Having now killed a police officer, McIntyre returned home briefly to retrieve his German 8mm Mauser K98k sniper rifle, mounted with a telescopic sight, ammunition, and a set of binoculars. From there, he walked across Grand Avenue (Palouse-Pullman highway) and went into the brush-covered College Hill to set up a defensive position capable of seeing approaching officers.

The photograph above depicts the Washington State University (then Washington State College) in 1949, including portions of College Hill - the same area and year this horrifying event took place.

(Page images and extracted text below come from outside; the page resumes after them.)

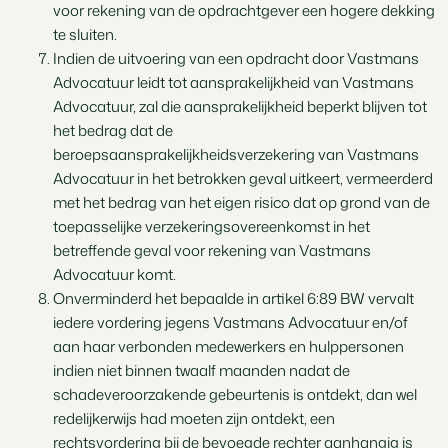
voor rekening van de opdrachtgever een hogere dekking
te sluiten.
Indien de uitvoering van een opdracht door Vastmans
Advocatuur leidt tot aansprakelijkheid van Vastmans
Advocatuur, zal die aansprakelijkheid beperkt blijven tot
het bedrag dat de
beroepsaansprakelijkheidsverzekering van Vastmans
Advocatuur in het betrokken geval uitkeert, vermeerderd
met het bedrag van het eigen risico dat op grond van de
toepasselijke verzekeringsovereenkomst in het
betreffende geval voor rekening van Vastmans
Advocatuur komt.
Onverminderd het bepaalde in artikel 6:89 BW vervalt
iedere vordering jegens Vastmans Advocatuur en/of
aan haar verbonden medewerkers en hulppersonen
indien niet binnen twaalf maanden nadat de
schadeveroorzakende gebeurtenis is ontdekt, dan wel
redelijkerwijs had moeten zijn ontdekt, een
rechtsvordering bij de bevoegde rechter aanhangig is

From about 4:10 pm to 4:35 pm, gunfire rang out across College Hill and the WSC campus. McIntyre fired down on approaching officers, injuring one and killing another. He then took the fallen officer's rifle and moved to the west side of the campus grounds to lie in ambush. A Pullman taxicab driver, Ernest G. Buck, stopped to investigate the chaos on the street, only to be shot and killed by McIntyre. Another bystander was shot twice but was allowed by McIntyre to leave. One more officer was then shot and killed when he stepped out of his car directly into McIntyre's sight.

During this confrontation, Pullman Police Department, Whitman County Sheriff's Department, Washington State Patrol, Moscow Police Department, and Latah County Sheriff's Department - along with armed citizens - began to close in on McIntyre's position. At 4:35 pm, one final round of gunfire was heard as McIntyre was seen to change position, and then fall. His body was found in a ditch at the bottom of College Hill.

In total, five dead: three officers, a taxi-cab driver, and the shooter himself.

It wasn't the bloodiest Sunday in all of history, but for a small college town in Eastern Washington, the event - known as the "Easter Massacre" - shook everything to its core. To this day, residents of the area still honor the fallen and keep gravestones maintained.

McIntyre's death was caused by three shots to the heart from an elevated position to the gunman. The identity of the shooter was never known or investigated, as the coroner's jury determined that it should remain a mystery.

So this Easter Sunday, take a moment to remember the brave officers and citizens who stopped a skilled gunman from taking even more lives that day. And if you stop in Pullman on a sunny weekend, perhaps stop to pay your respects to the fallen.